Monday, October 27, 2008

Genuine Insights, Bold Recommendations, Expressed Resolutely

Speaking of T. S. Eliot, he disdains the intellectual vanity, of the kind his Mr. Appolinax exhibits: “There was something he said that I might have challenged.”

Now read this from a commentary by Larry Summers in today’s Financial Times:
In retrospect, the fact that 40 per cent of American corporate profits in 2006 went to the financial sector, and the closely related outcome – a doubling of the share of income going to the top 1 per cent of the population – should have been signs something was amiss.
That doubling of the share of income going to the top 1 per cent of the population could conceivably be a problem – something “amiss”, he says – this ex president of Harvard and ex Treasury secretary has realized only in retrospect.

He then offers his recommendations.
Therefore we need to reform tax incentives that encourage financial risk taking, regulate leverage and prevent government policies that give rise to a toxic combination of privatised gains and socialised losses.
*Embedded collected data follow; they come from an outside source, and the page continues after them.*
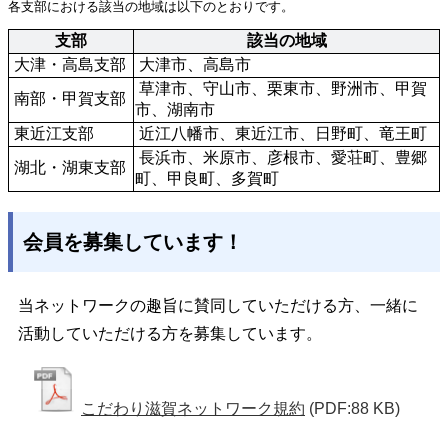
各支部における該当の地域は以下のとおりです。
支部
該当の地域
 大津・高島支部
 大津市、高島市
 草津市、守山市、栗東市、野洲市、甲賀
 南部・甲賀支部
市、湖南市
 東近江支部
 近江八幡市、東近江市、日野町、竜王町
 長浜市、米原市、彦根市、愛荘町、豊郷
 湖北・湖東支部
町、甲良町、多賀町
会員を募集しています！
当ネットワークの趣旨に賛同していただける方、一緒に
活動していただける方を募集しています。
こだわり滋賀ネットワーク規約
(PDF:88 KB)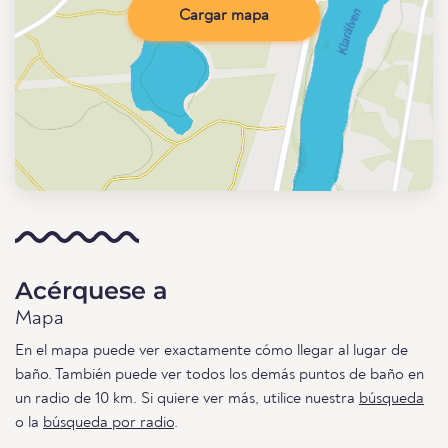
Cargar mapa
Acérquese a
Mapa
En el mapa puede ver exactamente cómo llegar al lugar de
baño. También puede ver todos los demás puntos de baño en
un radio de 10 km. Si quiere ver más, utilice nuestra
búsqueda
o la
búsqueda por radio
.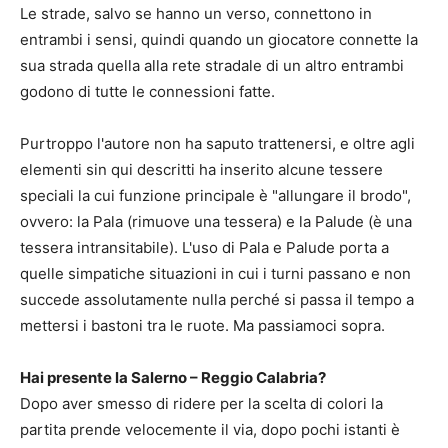
Le strade, salvo se hanno un verso, connettono in
entrambi i sensi, quindi quando un giocatore connette la
sua strada quella alla rete stradale di un altro entrambi
godono di tutte le connessioni fatte.
Purtroppo l'autore non ha saputo trattenersi, e oltre agli
elementi sin qui descritti ha inserito alcune tessere
speciali la cui funzione principale è "allungare il brodo",
ovvero: la Pala (rimuove una tessera) e la Palude (è una
tessera intransitabile). L'uso di Pala e Palude porta a
quelle simpatiche situazioni in cui i turni passano e non
succede assolutamente nulla perché si passa il tempo a
mettersi i bastoni tra le ruote. Ma passiamoci sopra.
Hai presente la Salerno – Reggio Calabria?
Dopo aver smesso di ridere per la scelta di colori la
partita prende velocemente il via, dopo pochi istanti è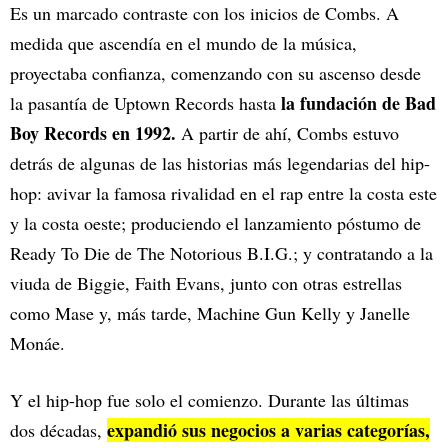
Es un marcado contraste con los inicios de Combs. A
medida que ascendía en el mundo de la música,
proyectaba confianza, comenzando con su ascenso desde
la fundación de Bad
la pasantía de Uptown Records hasta
Boy Records en 1992.
A partir de ahí, Combs estuvo
detrás de algunas de las historias más legendarias del hip-
hop: avivar la famosa rivalidad en el rap entre la costa este
y la costa oeste; produciendo el lanzamiento póstumo de
Ready To Die de The Notorious B.I.G.; y contratando a la
viuda de Biggie, Faith Evans, junto con otras estrellas
como Mase y, más tarde, Machine Gun Kelly y Janelle
Monáe.
Y el hip-hop fue solo el comienzo. Durante las últimas
expandió sus negocios a varias categorías,
dos décadas,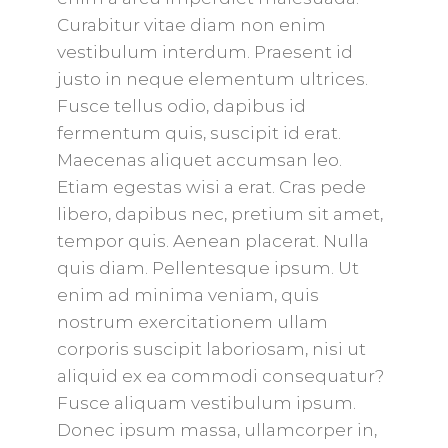
Curabitur vitae diam non enim
vestibulum interdum. Praesent id
justo in neque elementum ultrices.
Fusce tellus odio, dapibus id
fermentum quis, suscipit id erat.
Maecenas aliquet accumsan leo.
Etiam egestas wisi a erat. Cras pede
libero, dapibus nec, pretium sit amet,
tempor quis. Aenean placerat. Nulla
quis diam. Pellentesque ipsum. Ut
enim ad minima veniam, quis
nostrum exercitationem ullam
corporis suscipit laboriosam, nisi ut
aliquid ex ea commodi consequatur?
Fusce aliquam vestibulum ipsum.
Donec ipsum massa, ullamcorper in,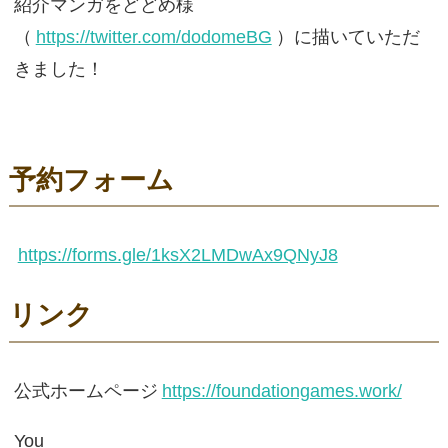
紹介マンガをどどめ様
（
https://twitter.com/dodomeBG
）に描いていただ
きました！
予約フォーム
https://forms.gle/1ksX2LMDwAx9QNyJ8
リンク
公式ホームページ
https://foundationgames.work/
You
This offers the prospect of a prosperity that is more firmly grounded and more inclusive. More fundamentally, short and longer-term imperatives come together with respect to policies that seek to ensure that any future prosperity is inclusive.
On the same page, FT was promoting a special forum in which “several of the world’s most influential economists discuss Lawrence Summer’s regular monthly column.”

At times like this, I miss that nabob of nonsense, Oracle Alan.